The appeal of words or literature is clearly trackable. As a young person in Atlanta the attraction to hip hop culture was there from early on, and his brother was heavily into Tupac Shakur and Biggie Smalls. Later it was signing up for an English literature class at high school that helped develop some of the core creative tools.   

“I could read a beautiful short story and appreciate how words were used. But then I was going home, and I was listening to Radiohead and early Kanye. I was reading lyrics and got into indie rock bands like The Shins.”

It was during his first semester of college, when he took a poetry class that a life changing event happened. The teacher was a poet, who loved hip hop. He began giving away books of poetry, making poetry available for the students. “We started analysing lyrics, even corny pop. He would bring in Drake, because he was trying to get the kids involved. He would say things like ‘whatever you guys like bringing in we’ll dissect’.“

Of course, this has led to a way of simply loving words. At times it involves listening to the new Kendrick Lamar album. At another junction, it will be listening to the latest from Tyler, The Creator. “It will mainly be to hear what they’re thinking about. I totally get the connection to rap and hip-hop, they work for me, a lot of the rappers are magnificent lyricists.”

Now that he has established his own individual, organic way of writing lyrics and music, it stands in some contrast to the more popular, commercial way of working with songwriting, he finds. He has experiences of writing in cities like Nashville, New York and London with professional songwriters and producers, sessions during which the aim is to write songs quickly, on the spot. Churn them out.

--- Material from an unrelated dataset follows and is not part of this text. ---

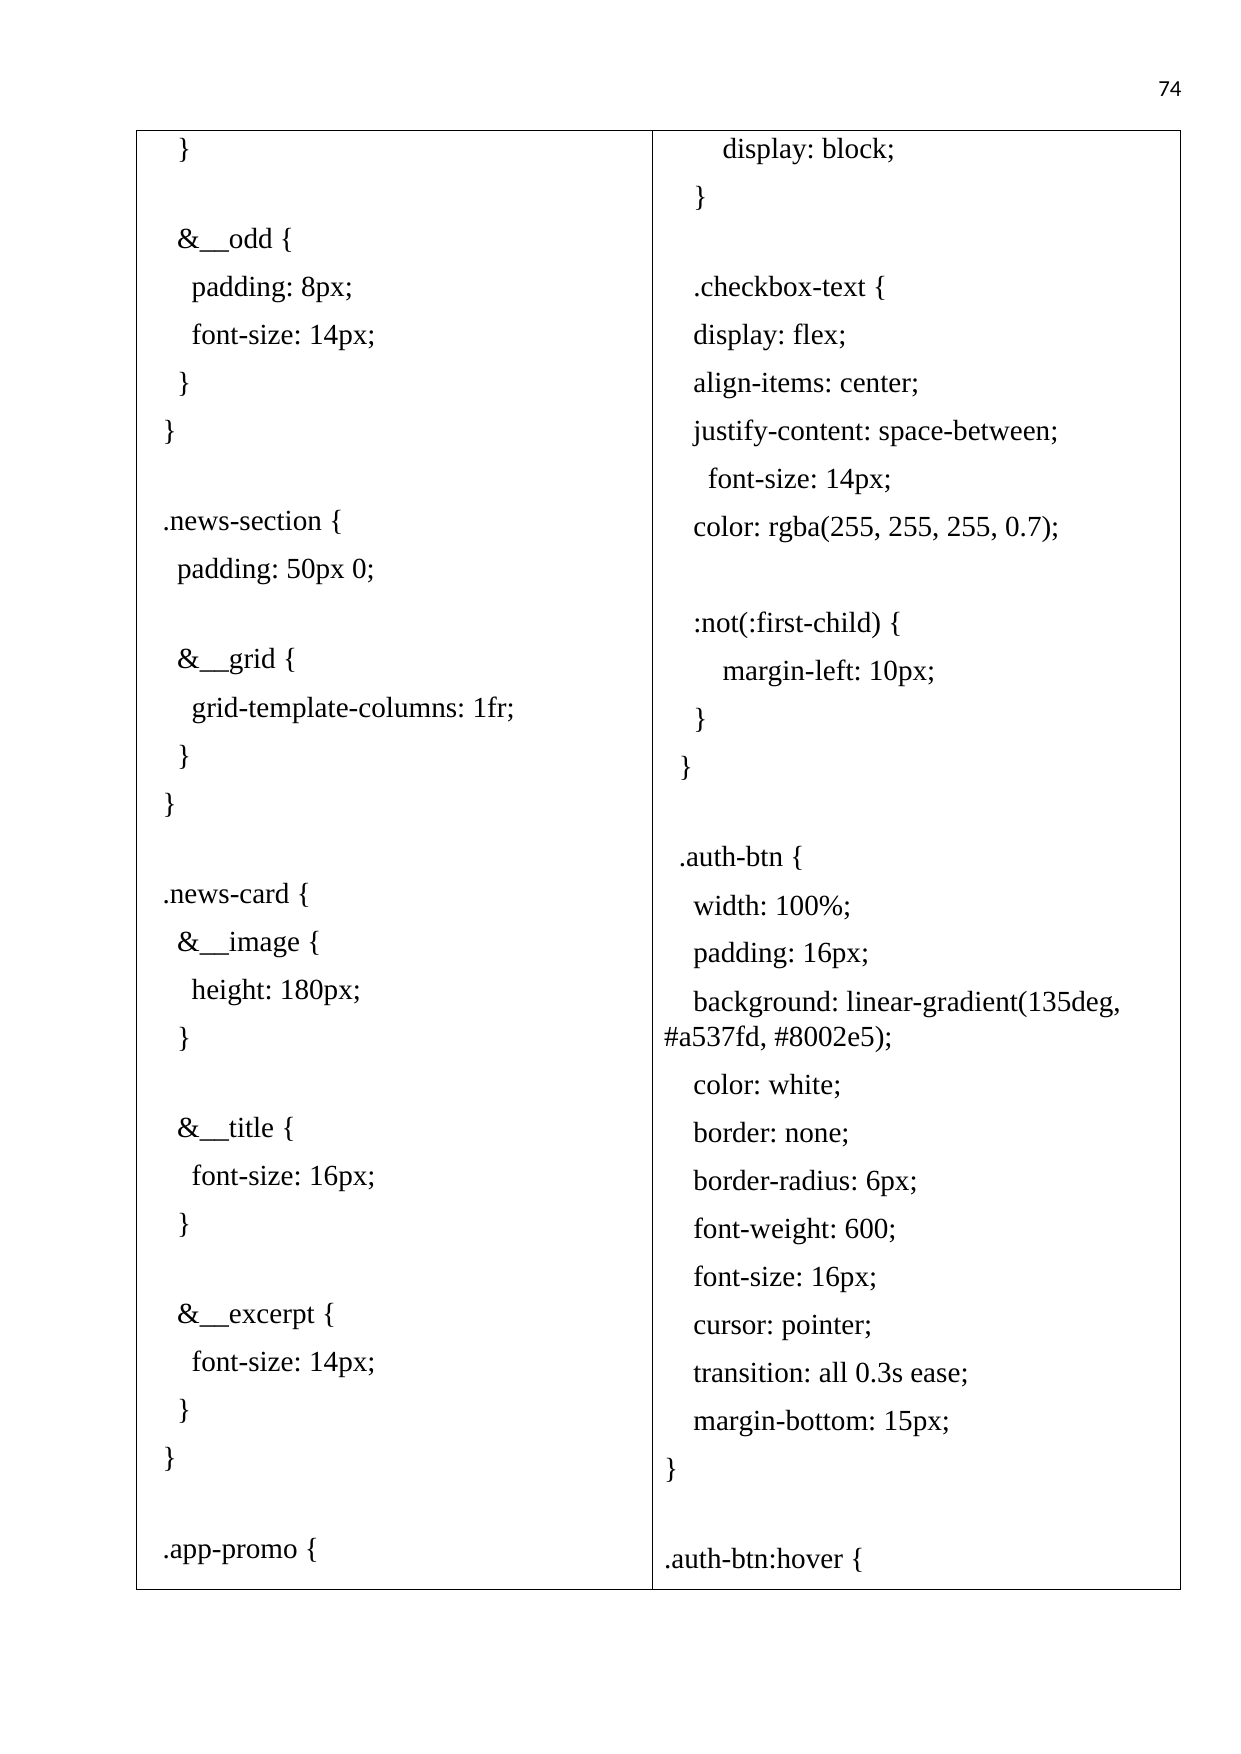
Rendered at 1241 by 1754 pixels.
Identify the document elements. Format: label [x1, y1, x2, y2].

“The goal is to crank out a song in an afternoon. It’s not my favourite way to do it. There’s a couple of them on the record that were written like that, but generally the lyrics are something I take so seriously, that I sometimes feel I need to walk away. We’ll start the music, maybe there’s a couple chords going, there’s a tempo, a groove. I’ll go out of the room to write the words.” 

The favourite way is to write the words as prose first before sitting down, start writing the music and see what can match. The words are what he doesn’t want to give away, the part that he enjoys most. Making sure that the phrase is in the cadence, and having the essence of a couple consonants placed. Sometimes, if the phrases are written first, the words, the syllables will inform the melody. It’s an art.

Nick Carpenter is no longer at the start of his journey. There is plenty of life experience and knowledge about who he is, what he wants to achieve. It’s a rich tapestry he can continue to build on, it makes him who is. Looking to the future, this awareness is invaluable.